From 1700c21e6bd2a4766ee8b5554c66a82407fe9226 Mon Sep 17 00:00:00 2001
From: Arne Binder <arne.binder@dfki.de>
Date: Fri, 22 Dec 2023 15:16:57 +0100
Subject: [PATCH] tokenization: don't regard missed partitions (don't show them
 if verbose and don't break if strict_span_conversion)

---
 src/pie_modules/document/processing/tokenization.py | 13 ++++++++-----
 1 file changed, 8 insertions(+), 5 deletions(-)

diff --git a/src/pie_modules/document/processing/tokenization.py b/src/pie_modules/document/processing/tokenization.py
index 099d52582..172b11b52 100644
--- a/src/pie_modules/document/processing/tokenization.py
+++ b/src/pie_modules/document/processing/tokenization.py
@@ -343,11 +343,14 @@ def tokenize_document(
     missed_annotations = defaultdict(set)

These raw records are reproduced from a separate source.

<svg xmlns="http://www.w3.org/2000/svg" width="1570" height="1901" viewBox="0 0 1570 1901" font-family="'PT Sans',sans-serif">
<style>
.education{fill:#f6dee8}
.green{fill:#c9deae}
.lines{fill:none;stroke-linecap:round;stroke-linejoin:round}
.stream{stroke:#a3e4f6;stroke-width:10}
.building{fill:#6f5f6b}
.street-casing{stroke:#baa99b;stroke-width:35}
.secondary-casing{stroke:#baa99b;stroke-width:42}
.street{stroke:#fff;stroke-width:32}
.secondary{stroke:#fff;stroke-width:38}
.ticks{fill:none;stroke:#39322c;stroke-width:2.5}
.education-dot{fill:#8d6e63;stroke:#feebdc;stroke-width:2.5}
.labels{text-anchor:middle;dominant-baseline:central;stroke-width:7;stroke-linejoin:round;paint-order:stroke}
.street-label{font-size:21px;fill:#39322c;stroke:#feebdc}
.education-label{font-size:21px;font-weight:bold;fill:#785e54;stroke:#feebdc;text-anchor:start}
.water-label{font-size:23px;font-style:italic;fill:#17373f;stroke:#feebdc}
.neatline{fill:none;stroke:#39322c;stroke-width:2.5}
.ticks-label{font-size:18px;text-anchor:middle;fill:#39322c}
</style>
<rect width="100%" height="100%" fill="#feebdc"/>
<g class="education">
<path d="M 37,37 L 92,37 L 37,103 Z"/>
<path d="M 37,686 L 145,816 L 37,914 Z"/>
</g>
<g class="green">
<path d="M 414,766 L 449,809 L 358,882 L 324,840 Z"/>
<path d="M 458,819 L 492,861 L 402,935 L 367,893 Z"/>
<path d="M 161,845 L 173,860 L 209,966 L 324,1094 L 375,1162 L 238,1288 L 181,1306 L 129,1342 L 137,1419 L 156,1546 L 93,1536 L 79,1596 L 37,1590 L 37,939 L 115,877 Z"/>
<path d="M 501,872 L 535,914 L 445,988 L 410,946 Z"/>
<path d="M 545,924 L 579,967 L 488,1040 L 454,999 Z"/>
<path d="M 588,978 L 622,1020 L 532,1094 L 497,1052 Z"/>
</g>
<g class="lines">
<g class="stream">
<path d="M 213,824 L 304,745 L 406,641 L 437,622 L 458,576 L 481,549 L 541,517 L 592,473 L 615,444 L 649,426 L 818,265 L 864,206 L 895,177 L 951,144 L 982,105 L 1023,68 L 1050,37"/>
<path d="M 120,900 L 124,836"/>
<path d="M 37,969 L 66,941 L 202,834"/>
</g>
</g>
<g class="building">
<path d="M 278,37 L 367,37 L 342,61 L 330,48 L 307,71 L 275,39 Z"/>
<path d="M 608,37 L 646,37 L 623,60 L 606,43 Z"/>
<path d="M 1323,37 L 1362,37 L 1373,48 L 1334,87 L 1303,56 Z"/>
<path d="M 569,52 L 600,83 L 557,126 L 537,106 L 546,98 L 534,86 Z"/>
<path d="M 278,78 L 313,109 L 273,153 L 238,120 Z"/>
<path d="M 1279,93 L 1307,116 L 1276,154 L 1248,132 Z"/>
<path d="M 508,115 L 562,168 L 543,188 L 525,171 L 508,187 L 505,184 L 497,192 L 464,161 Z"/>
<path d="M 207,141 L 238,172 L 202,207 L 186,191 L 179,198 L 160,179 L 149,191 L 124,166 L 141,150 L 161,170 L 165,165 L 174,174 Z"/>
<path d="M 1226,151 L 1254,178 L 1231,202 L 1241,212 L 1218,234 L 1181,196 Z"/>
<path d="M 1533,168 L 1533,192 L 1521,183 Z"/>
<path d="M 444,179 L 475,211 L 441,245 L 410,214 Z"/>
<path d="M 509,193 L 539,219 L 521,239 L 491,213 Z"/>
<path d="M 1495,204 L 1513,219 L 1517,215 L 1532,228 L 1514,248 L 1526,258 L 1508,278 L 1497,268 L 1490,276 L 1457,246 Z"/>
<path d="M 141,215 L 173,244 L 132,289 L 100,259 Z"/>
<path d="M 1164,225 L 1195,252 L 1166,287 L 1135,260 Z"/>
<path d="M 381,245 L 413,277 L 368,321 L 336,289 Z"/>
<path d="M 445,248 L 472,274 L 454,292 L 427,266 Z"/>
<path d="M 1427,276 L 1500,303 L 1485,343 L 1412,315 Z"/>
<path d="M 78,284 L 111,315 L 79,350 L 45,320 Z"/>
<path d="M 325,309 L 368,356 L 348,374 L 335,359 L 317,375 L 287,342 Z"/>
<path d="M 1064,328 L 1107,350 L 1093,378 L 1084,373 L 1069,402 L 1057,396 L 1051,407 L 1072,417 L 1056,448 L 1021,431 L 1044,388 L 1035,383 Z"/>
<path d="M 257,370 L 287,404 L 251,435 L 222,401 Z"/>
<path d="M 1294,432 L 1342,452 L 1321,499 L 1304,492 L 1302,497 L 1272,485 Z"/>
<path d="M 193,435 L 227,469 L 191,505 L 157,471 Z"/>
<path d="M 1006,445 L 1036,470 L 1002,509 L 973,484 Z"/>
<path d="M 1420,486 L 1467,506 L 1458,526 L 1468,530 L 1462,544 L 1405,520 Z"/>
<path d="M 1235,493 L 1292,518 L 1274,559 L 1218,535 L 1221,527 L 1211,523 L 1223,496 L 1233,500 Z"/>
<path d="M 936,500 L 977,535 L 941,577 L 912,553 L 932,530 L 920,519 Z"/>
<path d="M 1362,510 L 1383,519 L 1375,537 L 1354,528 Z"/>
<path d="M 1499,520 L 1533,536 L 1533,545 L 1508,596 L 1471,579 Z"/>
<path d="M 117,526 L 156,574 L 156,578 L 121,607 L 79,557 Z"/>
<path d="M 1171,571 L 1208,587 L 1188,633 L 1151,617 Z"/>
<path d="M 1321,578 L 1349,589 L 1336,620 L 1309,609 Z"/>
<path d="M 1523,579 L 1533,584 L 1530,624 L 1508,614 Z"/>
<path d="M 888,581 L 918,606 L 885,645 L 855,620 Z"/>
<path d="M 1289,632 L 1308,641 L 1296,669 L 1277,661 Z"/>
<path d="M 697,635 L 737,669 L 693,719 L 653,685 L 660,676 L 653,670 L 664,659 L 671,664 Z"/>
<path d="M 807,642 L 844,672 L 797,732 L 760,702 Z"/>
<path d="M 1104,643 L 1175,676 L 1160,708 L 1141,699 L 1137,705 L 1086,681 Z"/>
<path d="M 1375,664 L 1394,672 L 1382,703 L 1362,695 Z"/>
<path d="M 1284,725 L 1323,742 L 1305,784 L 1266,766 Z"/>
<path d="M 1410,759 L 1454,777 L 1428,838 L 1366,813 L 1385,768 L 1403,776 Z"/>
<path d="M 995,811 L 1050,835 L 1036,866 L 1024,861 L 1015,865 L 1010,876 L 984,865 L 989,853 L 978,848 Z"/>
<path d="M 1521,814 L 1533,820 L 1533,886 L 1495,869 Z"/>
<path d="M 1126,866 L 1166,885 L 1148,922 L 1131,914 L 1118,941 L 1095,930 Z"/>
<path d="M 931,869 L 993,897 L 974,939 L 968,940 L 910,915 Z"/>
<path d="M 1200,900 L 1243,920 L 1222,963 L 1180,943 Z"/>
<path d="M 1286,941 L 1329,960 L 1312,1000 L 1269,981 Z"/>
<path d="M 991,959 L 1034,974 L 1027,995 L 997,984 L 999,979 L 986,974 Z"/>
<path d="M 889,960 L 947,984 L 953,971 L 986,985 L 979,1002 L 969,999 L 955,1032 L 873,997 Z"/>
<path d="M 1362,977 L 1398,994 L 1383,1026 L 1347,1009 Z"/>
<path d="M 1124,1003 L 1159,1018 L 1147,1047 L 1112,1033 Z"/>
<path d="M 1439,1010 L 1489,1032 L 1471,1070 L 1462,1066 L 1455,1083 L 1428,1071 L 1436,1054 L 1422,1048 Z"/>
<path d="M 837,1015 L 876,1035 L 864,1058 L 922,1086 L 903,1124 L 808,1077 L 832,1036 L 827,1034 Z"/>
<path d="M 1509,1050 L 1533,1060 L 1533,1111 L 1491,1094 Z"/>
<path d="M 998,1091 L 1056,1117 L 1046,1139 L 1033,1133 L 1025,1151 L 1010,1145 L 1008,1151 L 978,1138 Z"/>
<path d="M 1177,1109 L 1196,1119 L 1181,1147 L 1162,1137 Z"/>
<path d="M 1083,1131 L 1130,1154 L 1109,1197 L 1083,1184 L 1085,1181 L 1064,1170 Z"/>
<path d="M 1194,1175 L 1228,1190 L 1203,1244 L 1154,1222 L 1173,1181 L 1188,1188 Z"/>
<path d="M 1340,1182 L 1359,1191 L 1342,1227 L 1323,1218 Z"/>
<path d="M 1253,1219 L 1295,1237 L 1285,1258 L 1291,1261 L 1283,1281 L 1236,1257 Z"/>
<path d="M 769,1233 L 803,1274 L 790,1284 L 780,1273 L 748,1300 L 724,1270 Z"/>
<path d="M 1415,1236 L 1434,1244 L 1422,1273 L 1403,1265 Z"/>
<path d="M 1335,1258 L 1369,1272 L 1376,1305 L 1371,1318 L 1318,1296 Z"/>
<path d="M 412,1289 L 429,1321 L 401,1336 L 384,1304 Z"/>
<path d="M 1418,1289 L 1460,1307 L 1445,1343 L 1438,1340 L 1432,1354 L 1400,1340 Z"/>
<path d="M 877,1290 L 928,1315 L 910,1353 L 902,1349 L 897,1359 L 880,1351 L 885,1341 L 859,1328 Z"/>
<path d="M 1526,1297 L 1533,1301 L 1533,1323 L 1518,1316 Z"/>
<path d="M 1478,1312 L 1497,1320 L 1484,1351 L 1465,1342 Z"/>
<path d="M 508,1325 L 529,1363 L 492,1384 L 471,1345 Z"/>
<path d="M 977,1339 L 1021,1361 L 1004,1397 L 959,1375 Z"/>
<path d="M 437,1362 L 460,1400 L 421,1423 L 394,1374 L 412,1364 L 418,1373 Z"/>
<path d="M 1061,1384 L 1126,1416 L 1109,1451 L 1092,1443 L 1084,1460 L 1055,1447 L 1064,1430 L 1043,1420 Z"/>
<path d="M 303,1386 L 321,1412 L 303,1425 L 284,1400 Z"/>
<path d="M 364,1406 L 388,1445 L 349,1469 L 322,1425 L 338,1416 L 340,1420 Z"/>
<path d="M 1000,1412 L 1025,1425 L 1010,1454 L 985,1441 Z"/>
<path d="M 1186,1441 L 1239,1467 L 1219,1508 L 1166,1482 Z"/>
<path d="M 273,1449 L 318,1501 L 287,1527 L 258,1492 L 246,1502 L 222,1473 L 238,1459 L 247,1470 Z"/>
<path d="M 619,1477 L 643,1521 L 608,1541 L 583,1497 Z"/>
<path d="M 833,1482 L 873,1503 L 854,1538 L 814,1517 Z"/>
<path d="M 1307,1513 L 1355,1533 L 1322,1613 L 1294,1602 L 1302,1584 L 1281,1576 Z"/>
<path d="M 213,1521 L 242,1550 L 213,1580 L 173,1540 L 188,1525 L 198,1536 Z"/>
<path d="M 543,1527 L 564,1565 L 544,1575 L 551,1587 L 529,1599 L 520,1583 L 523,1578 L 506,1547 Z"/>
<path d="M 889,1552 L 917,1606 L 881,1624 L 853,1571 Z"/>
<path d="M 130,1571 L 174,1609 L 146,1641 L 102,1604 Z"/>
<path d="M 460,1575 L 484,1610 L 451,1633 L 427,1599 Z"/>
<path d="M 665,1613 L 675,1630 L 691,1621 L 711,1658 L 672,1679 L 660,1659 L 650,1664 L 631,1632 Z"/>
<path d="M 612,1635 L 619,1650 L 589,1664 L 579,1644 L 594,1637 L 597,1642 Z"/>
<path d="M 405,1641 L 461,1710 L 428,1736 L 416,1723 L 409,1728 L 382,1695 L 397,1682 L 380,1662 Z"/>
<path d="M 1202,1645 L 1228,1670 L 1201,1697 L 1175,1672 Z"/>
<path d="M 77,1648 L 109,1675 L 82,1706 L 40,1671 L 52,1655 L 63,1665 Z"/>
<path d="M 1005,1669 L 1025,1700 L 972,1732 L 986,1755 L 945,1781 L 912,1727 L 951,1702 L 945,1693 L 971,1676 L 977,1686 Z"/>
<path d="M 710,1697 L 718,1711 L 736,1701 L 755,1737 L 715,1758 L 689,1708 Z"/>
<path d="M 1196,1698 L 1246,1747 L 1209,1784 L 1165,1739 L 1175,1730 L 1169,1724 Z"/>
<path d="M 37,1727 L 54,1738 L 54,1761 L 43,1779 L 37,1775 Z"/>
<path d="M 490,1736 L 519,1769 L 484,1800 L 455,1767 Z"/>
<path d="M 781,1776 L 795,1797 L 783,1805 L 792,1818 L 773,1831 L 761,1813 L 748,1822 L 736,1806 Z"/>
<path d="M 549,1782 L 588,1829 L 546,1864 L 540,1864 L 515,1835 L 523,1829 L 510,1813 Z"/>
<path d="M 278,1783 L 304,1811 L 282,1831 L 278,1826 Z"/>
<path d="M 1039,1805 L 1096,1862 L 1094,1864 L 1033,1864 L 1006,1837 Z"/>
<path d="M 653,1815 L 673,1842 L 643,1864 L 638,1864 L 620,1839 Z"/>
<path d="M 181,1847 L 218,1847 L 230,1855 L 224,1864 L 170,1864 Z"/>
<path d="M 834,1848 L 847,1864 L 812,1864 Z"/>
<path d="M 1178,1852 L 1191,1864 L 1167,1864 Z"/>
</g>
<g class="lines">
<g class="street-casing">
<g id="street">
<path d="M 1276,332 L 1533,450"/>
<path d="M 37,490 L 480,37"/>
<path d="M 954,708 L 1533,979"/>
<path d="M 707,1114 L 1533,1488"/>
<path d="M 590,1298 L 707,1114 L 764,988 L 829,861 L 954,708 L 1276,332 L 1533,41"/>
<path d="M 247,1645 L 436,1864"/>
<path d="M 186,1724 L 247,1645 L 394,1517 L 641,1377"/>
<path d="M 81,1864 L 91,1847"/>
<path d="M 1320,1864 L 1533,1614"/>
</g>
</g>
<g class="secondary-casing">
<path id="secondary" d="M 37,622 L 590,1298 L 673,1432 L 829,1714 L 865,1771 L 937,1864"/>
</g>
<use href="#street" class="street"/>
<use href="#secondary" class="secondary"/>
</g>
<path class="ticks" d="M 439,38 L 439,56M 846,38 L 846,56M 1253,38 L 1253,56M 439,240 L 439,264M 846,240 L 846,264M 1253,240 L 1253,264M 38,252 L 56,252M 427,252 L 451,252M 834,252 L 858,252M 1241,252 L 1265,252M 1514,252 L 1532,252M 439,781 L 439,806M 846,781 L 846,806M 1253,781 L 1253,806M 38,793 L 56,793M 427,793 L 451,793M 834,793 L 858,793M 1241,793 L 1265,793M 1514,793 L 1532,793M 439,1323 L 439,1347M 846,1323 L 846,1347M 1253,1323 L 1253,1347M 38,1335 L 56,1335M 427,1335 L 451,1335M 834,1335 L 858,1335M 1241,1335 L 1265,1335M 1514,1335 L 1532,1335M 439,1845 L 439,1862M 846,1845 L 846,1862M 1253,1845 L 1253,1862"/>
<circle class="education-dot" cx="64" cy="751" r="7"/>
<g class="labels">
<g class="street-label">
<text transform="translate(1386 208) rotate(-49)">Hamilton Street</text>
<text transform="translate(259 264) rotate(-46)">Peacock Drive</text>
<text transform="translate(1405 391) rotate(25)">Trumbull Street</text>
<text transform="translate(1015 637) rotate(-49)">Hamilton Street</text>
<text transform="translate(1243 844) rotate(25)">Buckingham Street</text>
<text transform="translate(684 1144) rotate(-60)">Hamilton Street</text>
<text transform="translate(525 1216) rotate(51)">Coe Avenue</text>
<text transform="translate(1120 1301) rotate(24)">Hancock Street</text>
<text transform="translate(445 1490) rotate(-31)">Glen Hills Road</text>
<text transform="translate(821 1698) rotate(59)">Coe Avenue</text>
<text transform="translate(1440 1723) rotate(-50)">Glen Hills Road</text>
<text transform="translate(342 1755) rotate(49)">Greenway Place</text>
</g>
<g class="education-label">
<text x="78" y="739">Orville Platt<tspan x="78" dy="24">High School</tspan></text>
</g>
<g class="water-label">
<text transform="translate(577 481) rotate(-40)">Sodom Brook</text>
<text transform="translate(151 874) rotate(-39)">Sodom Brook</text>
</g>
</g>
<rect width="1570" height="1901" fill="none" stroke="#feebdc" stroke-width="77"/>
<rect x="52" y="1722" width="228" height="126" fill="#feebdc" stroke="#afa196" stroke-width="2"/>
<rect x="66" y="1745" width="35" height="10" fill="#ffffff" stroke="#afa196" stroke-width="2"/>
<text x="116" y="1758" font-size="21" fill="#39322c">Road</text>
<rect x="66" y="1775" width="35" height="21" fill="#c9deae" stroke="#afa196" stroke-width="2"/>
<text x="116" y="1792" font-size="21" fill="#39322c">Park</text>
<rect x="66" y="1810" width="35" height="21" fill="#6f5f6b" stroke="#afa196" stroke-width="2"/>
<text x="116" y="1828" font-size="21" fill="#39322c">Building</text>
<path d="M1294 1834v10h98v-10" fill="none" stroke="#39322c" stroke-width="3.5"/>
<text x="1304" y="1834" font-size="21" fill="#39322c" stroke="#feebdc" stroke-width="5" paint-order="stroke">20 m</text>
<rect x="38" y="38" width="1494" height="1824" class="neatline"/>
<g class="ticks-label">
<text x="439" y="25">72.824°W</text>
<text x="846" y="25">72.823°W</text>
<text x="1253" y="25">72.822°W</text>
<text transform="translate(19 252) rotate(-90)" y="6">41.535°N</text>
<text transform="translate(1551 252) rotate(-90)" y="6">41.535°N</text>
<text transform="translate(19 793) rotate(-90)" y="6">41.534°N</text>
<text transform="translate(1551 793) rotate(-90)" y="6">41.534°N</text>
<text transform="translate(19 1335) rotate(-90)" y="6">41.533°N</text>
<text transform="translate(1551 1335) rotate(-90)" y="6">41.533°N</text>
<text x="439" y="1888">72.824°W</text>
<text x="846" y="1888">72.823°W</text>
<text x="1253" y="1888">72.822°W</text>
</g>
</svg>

     if strict_span_conversion or verbose:
         for annotation_field in doc.annotation_fields():
-            current_missed_annotations = set(doc[annotation_field.name]) - set(
-                added_annotations[annotation_field.name]
-            )
-            if len(current_missed_annotations) > 0:
-                missed_annotations[annotation_field.name] = current_missed_annotations
+            # do not check the partition layer because the partitions are not required later on
+            # and entries get quite probably removed when windowing is applied, so this just pollutes the logs
+            if annotation_field.name != partition_layer:
+                current_missed_annotations = set(doc[annotation_field.name]) - set(
+                    added_annotations[annotation_field.name]
+                )
+                if len(current_missed_annotations) > 0:
+                    missed_annotations[annotation_field.name] = current_missed_annotations
 
     if len(missed_annotations) > 0:
         missed_annotations_simplified = {k: str(v) for k, v in missed_annotations.items()}